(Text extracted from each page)
= = = = =

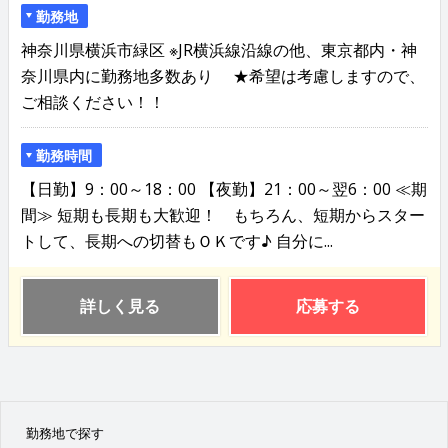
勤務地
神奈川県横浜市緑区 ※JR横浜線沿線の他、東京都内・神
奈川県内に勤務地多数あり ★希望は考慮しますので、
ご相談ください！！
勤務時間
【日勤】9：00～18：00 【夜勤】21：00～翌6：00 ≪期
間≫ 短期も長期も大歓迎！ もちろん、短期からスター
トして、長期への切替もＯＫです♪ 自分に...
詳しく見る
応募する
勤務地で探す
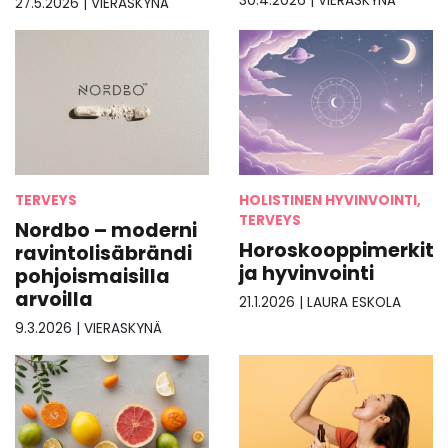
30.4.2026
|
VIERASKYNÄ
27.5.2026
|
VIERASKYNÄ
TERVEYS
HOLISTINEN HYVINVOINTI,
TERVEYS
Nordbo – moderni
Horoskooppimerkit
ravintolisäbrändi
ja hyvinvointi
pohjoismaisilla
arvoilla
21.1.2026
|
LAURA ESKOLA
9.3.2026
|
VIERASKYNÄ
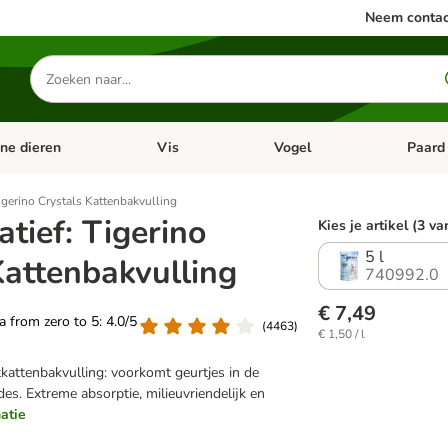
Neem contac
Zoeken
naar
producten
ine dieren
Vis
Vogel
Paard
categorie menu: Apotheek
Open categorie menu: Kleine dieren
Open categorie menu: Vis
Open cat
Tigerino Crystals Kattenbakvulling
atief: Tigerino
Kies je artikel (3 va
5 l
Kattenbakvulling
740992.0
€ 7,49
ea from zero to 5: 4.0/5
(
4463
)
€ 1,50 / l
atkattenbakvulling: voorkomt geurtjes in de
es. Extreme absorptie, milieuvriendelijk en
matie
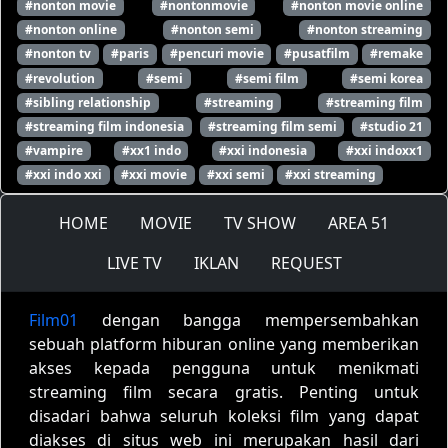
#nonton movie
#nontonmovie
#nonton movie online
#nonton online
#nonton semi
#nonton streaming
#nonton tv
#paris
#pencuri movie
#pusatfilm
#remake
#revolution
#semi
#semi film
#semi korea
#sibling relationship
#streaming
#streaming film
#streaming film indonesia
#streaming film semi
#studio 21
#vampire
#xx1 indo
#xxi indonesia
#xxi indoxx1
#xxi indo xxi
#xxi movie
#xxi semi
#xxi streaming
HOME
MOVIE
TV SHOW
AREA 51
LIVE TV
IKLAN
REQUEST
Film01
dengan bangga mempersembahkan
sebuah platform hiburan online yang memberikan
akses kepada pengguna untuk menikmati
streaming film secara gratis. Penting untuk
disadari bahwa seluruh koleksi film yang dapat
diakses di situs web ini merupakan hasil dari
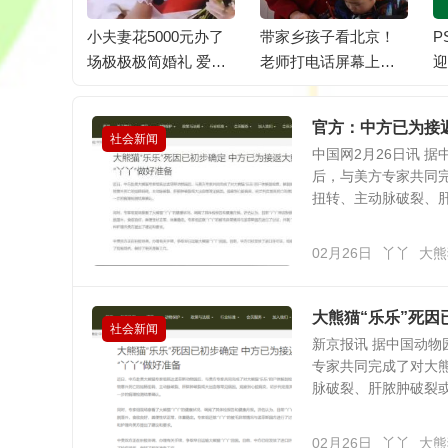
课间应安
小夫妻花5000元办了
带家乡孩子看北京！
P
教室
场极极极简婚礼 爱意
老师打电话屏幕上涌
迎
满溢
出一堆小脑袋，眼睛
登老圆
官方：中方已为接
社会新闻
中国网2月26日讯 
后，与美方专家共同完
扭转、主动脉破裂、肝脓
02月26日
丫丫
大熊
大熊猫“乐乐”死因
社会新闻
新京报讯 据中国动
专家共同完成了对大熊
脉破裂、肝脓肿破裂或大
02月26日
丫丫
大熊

= = = = =

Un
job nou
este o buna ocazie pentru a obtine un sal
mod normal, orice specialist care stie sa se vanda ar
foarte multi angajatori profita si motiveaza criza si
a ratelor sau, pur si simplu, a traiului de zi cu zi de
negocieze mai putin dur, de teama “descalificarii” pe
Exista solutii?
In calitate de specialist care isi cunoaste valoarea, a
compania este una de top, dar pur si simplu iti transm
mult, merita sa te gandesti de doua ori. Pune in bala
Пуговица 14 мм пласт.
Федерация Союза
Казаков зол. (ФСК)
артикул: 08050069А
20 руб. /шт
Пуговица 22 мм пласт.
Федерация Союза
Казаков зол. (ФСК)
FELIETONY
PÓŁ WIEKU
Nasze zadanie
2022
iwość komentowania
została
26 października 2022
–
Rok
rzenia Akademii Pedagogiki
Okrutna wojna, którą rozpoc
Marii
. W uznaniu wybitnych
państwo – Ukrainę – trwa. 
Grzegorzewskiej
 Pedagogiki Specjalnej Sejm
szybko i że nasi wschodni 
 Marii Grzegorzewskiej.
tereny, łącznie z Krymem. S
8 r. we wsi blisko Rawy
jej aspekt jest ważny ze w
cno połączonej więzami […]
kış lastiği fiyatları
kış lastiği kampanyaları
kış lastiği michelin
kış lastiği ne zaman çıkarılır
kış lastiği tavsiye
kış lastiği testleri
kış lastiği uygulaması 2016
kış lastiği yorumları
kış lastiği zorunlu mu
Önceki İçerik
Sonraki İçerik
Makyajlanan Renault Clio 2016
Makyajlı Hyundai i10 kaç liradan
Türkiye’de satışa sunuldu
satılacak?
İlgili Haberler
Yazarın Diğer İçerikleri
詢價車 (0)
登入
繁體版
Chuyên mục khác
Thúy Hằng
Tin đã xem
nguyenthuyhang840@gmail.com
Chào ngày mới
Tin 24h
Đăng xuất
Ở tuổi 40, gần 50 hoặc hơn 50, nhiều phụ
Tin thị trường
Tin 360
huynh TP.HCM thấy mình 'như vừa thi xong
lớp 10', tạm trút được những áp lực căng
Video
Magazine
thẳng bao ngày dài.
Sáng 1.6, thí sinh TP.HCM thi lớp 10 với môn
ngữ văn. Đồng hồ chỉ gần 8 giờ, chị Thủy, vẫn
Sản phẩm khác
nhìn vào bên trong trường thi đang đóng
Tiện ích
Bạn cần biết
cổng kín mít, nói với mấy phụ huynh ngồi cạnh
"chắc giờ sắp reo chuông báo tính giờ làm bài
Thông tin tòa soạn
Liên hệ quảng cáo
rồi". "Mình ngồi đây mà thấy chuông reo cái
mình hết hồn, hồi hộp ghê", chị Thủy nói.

= = = = =

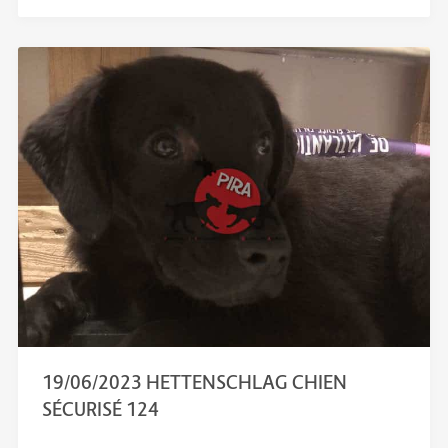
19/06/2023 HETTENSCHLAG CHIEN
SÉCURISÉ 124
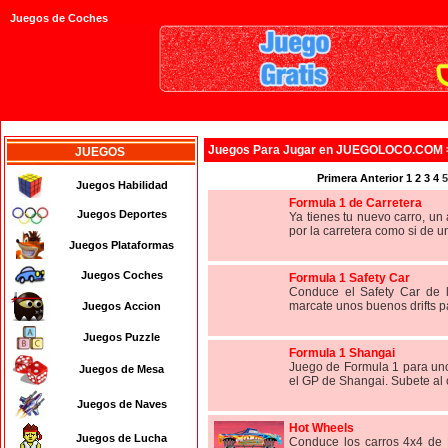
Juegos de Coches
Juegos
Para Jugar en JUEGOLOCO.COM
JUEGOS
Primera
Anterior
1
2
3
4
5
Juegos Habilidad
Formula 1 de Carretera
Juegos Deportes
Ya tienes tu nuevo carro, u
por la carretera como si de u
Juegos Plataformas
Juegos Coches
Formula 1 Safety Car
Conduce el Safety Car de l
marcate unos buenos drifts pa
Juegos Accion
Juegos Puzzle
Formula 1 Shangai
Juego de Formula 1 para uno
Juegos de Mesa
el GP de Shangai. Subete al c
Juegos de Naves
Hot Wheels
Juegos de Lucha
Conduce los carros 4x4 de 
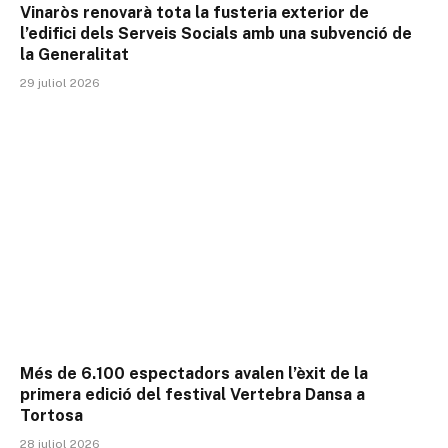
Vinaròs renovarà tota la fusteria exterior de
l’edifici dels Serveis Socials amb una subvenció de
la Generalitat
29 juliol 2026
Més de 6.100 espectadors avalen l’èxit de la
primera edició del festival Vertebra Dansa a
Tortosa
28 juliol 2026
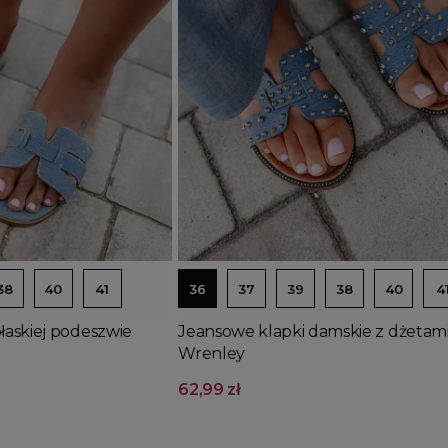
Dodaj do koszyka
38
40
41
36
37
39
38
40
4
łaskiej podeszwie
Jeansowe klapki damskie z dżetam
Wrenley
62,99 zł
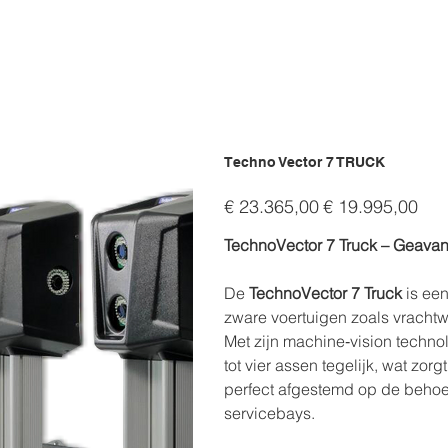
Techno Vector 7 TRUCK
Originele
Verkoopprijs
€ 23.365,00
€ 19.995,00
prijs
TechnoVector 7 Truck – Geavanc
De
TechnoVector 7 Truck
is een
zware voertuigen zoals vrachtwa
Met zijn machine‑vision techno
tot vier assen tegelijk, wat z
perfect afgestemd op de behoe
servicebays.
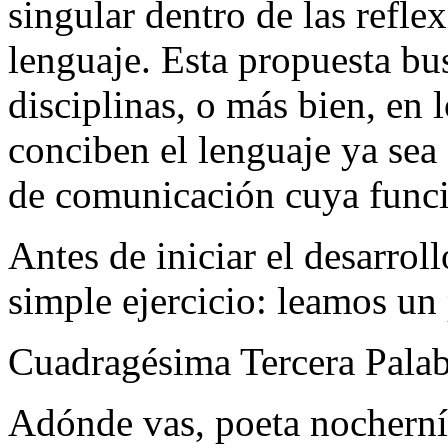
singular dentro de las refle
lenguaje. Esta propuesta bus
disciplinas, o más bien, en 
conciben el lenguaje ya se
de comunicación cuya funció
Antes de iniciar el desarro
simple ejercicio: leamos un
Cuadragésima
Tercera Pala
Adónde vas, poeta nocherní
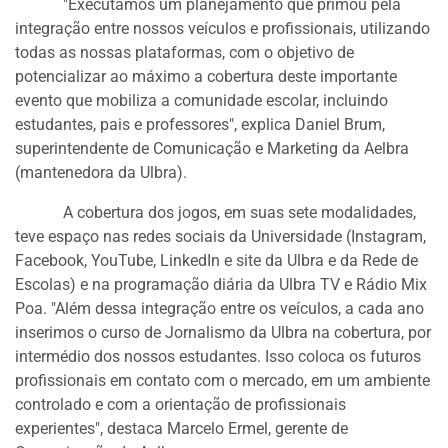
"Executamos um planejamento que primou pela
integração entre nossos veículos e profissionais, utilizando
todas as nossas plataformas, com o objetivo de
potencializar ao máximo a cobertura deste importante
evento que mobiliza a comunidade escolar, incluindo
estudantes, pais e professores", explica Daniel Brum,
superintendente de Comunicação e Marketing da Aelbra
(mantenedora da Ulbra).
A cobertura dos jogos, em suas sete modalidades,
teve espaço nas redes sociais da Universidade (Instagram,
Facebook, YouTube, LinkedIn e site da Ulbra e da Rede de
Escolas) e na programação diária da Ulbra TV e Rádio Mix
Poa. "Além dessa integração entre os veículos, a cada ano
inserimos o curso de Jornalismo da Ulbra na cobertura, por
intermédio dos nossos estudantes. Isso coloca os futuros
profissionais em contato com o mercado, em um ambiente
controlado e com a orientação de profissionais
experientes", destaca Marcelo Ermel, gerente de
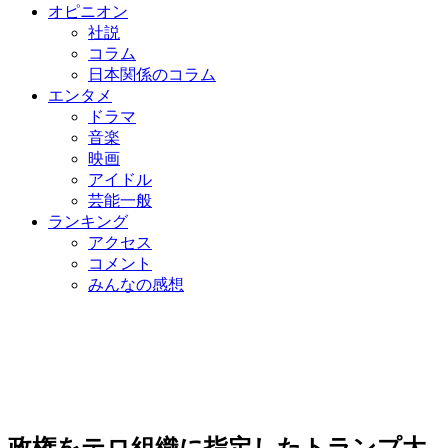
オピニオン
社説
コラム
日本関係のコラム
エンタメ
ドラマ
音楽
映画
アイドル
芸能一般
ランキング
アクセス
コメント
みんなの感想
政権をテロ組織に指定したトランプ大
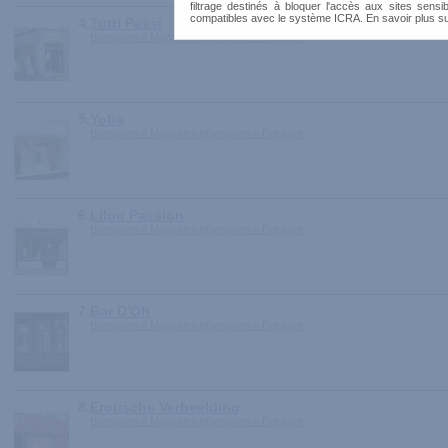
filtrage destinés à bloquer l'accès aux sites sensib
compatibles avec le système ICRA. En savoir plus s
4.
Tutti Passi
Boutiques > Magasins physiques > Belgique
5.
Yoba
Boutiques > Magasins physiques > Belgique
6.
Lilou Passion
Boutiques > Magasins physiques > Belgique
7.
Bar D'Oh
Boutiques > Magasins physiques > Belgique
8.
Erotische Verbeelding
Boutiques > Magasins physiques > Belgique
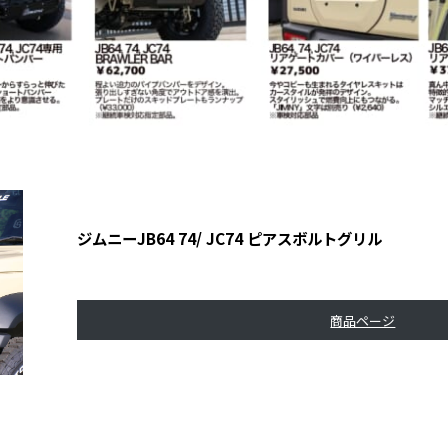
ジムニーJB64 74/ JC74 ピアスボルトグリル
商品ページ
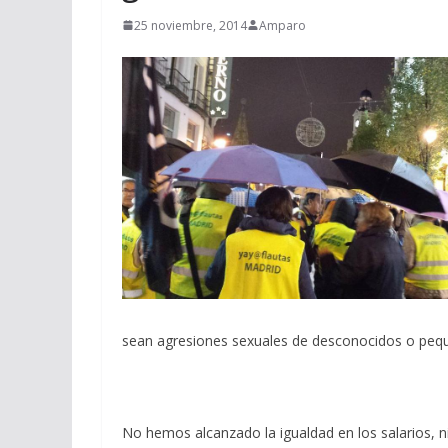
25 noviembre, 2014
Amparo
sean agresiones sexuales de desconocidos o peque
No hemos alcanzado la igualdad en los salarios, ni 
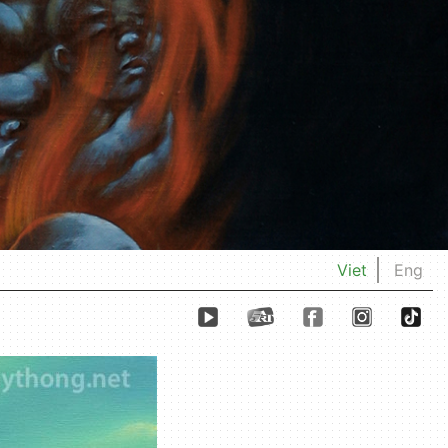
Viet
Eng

= = = = =

Your assignment: Which lines above contain the string "streaming"? Identify each one and copy it out in full.

Result of this exercise:
#nonton streaming
#streaming
#streaming film
#streaming film indonesia
#streaming film semi
#xxi streaming
streaming film secara gratis. Penting untuk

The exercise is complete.